# Cooking frozen mullet



## FishWalton (Jul 22, 2010)

There was a thread on here a good while back about freezing mullet. I remember several folks encouraged freezing mullet. Have heard all my life mullet was not fit to eat unless it was fresh, and went through life believing that.

Of course any fish taste better if cooked fresh and not from frozen stock. However back in March and June of this year I decided to freeze a small bag with water and see what it tasted like months later. 

Gave a friend the June batch this week and he said it was excellent fried. So I fried the March mullet today. It was certainly edible and not half bad. Not nearly as unpalatable as I had expected. It was not as moist as I usually cook, but this could have been because I may have cooked it a little longer.

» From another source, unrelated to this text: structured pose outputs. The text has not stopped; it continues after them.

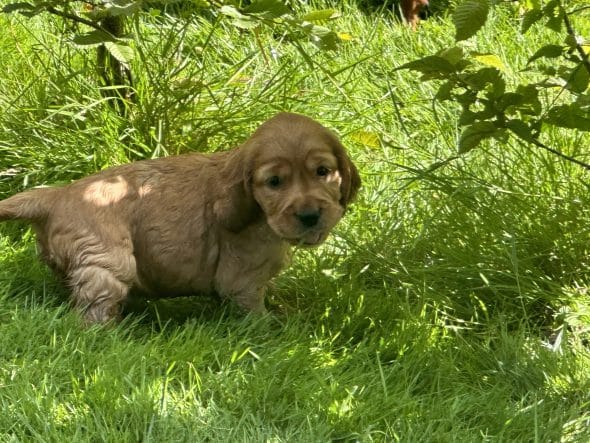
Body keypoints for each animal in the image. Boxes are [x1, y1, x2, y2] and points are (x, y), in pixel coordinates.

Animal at [0, 112, 360, 324]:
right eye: (274, 182)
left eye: (323, 172)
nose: (310, 215)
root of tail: (56, 195)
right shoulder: (241, 278)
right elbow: (254, 310)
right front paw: (275, 327)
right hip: (106, 259)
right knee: (92, 311)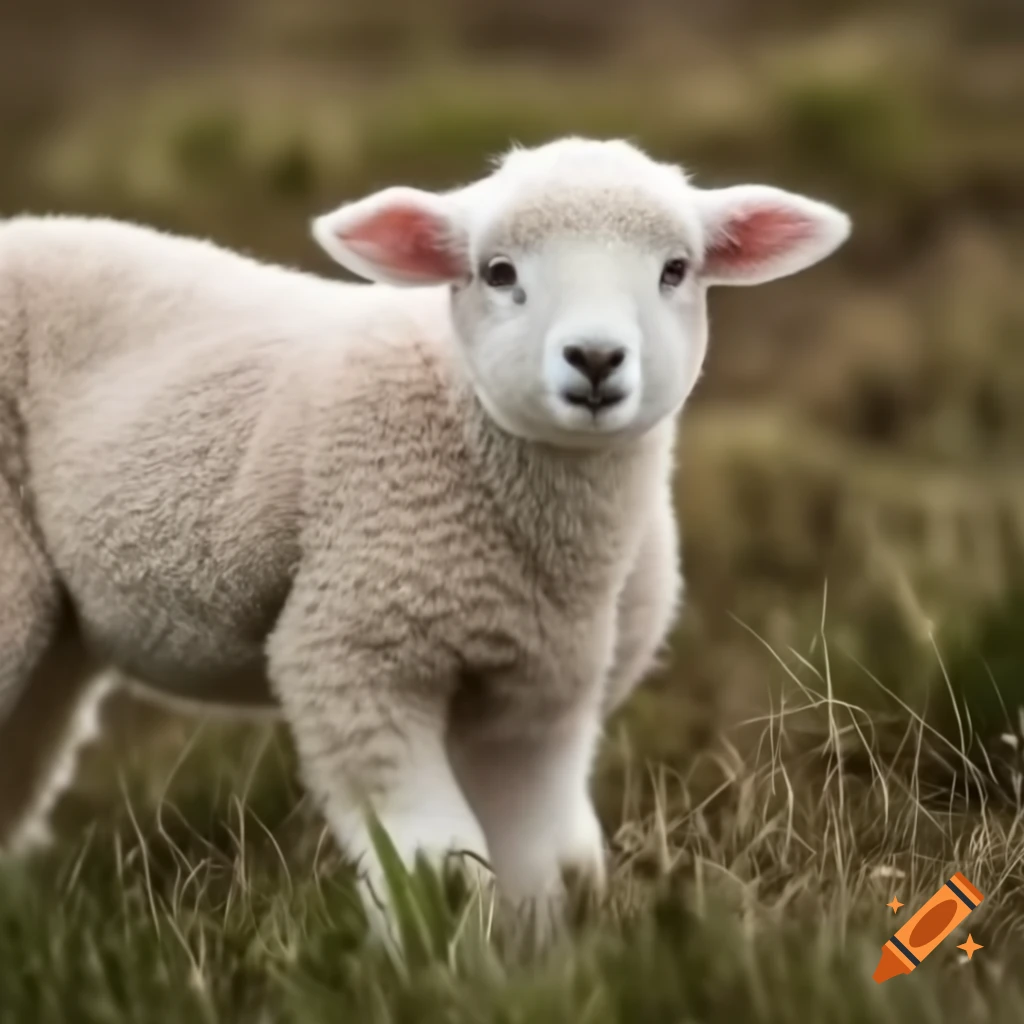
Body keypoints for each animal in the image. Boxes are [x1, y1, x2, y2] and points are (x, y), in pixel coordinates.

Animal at [0, 136, 850, 933]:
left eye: (676, 269)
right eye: (499, 272)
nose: (595, 359)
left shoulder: (543, 696)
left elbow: (549, 868)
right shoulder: (355, 656)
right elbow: (437, 870)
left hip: (57, 645)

Anyway, tasted fine to me. Just wondering if any others have frozen mullet and how did it turn out when cooked

Mine was frozen in water and without skin.


----------



## Emerald Ghost (Mar 11, 2008)

I was raised the same way as you.

I do believe if you can keep the filets COLD and vacuum sealed, then they should fry up well.


----------



## GROUPERKING (Sep 28, 2011)

Some fish freeze well for a year or so if frozen properly ,but with mullet I notice a decline in flavor after 2-3 months.


----------



## FishWalton (Jul 22, 2010)

GROUPERKING said:


> Some fish freeze well for a year or so if frozen properly ,but with mullet I notice a decline in flavor after 2-3 months.

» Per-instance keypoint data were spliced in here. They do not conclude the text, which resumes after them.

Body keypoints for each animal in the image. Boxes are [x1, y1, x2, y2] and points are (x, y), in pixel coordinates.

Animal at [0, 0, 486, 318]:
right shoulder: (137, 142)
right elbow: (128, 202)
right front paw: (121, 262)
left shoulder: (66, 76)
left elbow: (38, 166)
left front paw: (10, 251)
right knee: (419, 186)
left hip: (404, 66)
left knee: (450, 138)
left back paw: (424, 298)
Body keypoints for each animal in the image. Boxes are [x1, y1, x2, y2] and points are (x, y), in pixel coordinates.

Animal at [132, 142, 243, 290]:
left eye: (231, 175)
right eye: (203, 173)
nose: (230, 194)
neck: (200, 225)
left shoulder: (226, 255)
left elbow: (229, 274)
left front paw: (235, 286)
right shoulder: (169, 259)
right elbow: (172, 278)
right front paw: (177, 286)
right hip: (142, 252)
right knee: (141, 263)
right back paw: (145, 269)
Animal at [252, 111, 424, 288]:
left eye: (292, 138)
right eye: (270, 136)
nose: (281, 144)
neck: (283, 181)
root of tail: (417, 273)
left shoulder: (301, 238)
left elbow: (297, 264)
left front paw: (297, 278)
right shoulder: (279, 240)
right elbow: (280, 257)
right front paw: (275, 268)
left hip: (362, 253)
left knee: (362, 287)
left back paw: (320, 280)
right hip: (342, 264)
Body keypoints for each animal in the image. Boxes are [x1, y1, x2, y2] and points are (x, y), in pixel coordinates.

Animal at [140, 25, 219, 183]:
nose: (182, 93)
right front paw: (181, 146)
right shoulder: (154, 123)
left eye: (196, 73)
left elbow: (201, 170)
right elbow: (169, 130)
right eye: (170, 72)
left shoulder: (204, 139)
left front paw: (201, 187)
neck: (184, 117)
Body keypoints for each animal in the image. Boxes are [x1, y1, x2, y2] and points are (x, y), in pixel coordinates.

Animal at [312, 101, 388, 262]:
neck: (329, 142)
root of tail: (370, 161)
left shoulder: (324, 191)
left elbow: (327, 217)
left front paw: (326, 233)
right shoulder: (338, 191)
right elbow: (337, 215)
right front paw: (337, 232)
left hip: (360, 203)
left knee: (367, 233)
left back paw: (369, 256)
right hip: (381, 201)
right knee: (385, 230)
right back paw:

I think that was the case on the mullet I froze last March. Edible, but it wasn't up to par with much fresher. I will keep this in mind for future freezing.
Thanks


----------



## billyb (Aug 22, 2012)

I use to freeze mullet in the summer for fish fries during hunting season. Was frying some one day a few years ago at a place we had permission to hunt. Ted Mathis who was at that time mayor of Crestview drove up. He grabbed a filet and began eating it. He said you must have went mullet fishing this week because these sure taste fresh. I said yes Ted I did knowing the fish had been frozen for months.


----------



## Snagged Line (Sep 30, 2007)

billyb said:


> I use to freeze mullet in the summer for fish fries during hunting season. Was frying some one day a few years ago at a place we had permission to hunt. Ted Mathis who was at that time mayor of Crestview drove up. He grabbed a filet and began eating it. He said you must have went mullet fishing this week because these sure taste fresh. I said yes Ted I did knowing the fish had been frozen for months.






What Was I supposed to say???


----------



## FishWalton (Jul 22, 2010)

billyb said:


> I use to freeze mullet in the summer for fish fries during hunting season. Was frying some one day a few years ago at a place we had permission to hunt. Ted Mathis who was at that time mayor of Crestview drove up. He grabbed a filet and began eating it. He said you must have went mullet fishing this week because these sure taste fresh. I said yes Ted I did knowing the fish had been frozen for months.



That's interesting. I will start freezing some more often for cooking later, but won't keep them too long. 

Have always thought some restaurants probably use frozen mullet from time to time. I do know on occasion I have ordered fried mullet and a couple of times the taste was so strong I could hardly eat it. I'm thinking they were frozen for a very long time before cooking.


----------



## billyb (Aug 22, 2012)

Those were probably caught in late August or early September of that year. Me and a friend would camp at Milton the week before school started and catch hundreds. Back then the first day of schpool was later in the year than it is now. I would try to eat them within 3 months. They do develop a different taste after being froze too long.


----------